Stored data:
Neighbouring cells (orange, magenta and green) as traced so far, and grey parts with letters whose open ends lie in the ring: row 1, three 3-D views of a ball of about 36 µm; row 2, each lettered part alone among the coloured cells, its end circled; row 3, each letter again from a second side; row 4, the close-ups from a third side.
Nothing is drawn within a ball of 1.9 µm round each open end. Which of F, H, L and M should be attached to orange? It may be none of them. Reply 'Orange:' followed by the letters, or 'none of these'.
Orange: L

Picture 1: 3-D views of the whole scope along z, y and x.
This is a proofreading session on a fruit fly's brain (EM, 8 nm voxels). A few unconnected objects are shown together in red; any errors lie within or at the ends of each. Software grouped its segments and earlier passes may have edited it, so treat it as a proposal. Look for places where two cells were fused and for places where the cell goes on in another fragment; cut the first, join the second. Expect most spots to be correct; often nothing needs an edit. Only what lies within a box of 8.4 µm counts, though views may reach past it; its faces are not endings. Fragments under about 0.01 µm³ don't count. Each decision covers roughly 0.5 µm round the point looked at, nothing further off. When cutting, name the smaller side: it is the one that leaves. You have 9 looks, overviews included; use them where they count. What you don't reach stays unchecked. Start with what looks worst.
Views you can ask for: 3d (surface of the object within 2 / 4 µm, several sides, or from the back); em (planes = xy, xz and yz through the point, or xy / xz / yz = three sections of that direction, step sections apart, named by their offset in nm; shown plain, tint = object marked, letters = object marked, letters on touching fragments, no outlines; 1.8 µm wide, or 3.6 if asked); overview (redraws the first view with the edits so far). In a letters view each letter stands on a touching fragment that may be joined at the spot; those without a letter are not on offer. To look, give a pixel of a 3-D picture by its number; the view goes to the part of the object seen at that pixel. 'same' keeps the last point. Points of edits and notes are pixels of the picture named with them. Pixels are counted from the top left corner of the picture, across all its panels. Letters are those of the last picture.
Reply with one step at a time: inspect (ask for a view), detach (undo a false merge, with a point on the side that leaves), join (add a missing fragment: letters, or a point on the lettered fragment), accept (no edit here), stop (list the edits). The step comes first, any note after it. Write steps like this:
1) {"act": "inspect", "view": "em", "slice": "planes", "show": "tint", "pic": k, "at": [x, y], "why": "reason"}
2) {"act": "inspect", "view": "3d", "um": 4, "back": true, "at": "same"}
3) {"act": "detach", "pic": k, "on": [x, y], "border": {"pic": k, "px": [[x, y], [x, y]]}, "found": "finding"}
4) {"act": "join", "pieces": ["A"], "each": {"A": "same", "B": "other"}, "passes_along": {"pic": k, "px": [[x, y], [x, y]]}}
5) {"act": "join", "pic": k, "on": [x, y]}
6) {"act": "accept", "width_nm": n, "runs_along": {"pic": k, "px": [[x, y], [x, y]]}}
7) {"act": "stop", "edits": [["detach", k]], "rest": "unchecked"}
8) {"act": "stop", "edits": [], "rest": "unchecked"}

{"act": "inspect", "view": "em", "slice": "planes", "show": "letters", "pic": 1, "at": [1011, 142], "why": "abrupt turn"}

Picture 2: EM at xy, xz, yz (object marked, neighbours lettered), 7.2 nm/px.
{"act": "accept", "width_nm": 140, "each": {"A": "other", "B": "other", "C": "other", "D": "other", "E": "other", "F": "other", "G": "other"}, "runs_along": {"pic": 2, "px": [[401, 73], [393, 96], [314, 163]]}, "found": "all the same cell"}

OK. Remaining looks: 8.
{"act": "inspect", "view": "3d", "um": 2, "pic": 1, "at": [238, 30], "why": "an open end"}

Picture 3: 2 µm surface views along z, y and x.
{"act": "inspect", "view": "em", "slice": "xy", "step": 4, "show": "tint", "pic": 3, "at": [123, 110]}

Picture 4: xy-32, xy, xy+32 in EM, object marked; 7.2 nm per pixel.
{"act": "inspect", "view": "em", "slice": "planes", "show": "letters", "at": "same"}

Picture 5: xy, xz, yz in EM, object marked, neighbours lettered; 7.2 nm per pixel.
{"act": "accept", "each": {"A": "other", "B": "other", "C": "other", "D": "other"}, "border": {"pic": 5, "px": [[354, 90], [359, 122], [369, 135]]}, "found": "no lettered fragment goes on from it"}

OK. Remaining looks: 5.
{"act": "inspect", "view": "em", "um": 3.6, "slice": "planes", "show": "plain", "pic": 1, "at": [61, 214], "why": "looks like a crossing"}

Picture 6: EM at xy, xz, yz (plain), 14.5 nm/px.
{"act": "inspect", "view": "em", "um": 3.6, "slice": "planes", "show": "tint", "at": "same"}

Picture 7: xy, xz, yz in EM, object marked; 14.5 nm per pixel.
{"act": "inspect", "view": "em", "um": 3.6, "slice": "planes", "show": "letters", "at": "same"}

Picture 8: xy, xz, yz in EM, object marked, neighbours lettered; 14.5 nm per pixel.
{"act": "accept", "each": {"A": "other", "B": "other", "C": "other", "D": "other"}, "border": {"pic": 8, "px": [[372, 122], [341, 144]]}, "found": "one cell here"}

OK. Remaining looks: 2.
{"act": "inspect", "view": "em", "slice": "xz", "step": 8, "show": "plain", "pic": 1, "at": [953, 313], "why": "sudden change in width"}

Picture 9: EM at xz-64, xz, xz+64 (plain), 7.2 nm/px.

■ WHAT TO WORK ON:
The expected reply is a number only, the tally of lines in the data where the word "detach" is found.

■ REPLY TO THE EXERCISE:
3